My name is Sam, and I am an abuser of social media.

I don't just use social media, I abuse it. But don't we all? Take, for instance, every Facebook status telling the world how many kilometres they ran (not miles, kilometres sounds better as there are more of them and therefore more impressive), and every tweet describing how tired they are that morning. Facebook friends crave a 'like' or a comment, as a smack addict craves their next fix. Twitter accounts are desperate for a retweet or to open their individual stories to discussion with a wider audience, in order to score more followers.

"Facebook friends crave a 'like' or a comment, as a smack addict craves their next fix. Twitter account are desperate for a retweet in order to score more followers"

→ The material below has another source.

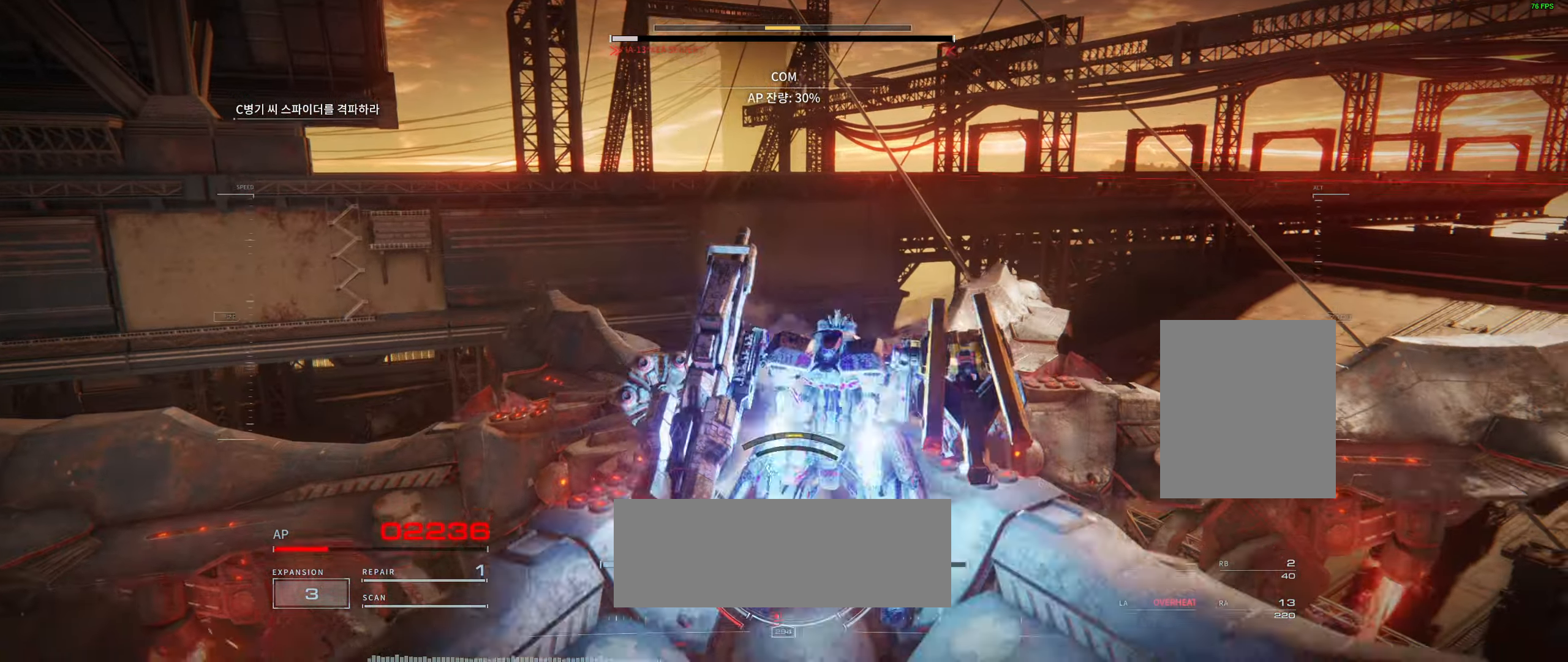
{"buttons": [], "left_stick": "up", "events": [[33, "Y", "down"], [116, "Y", "up"]]}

The fact is that social media is self-serving. It's an online platform full of people who constantly need attention, and each user will persist until they hit the jackpot with a particular insightful status or humorous tweet - but even that won't be good enough. Once they've experienced the nectar of popularity, they're eager for more, to build on their modicum of success. They have visions of grandeur, becoming the 'next big thing', a social commentator who others will look to so that they too can beat the trodden path. Bees buzzing around the internet with aspirations to become the queen bee, to rise to the top, to gain respect from their peers. But there can only be one queen bee, and that is established from birth. The social media hierarchy is a monarchy, not a democracy.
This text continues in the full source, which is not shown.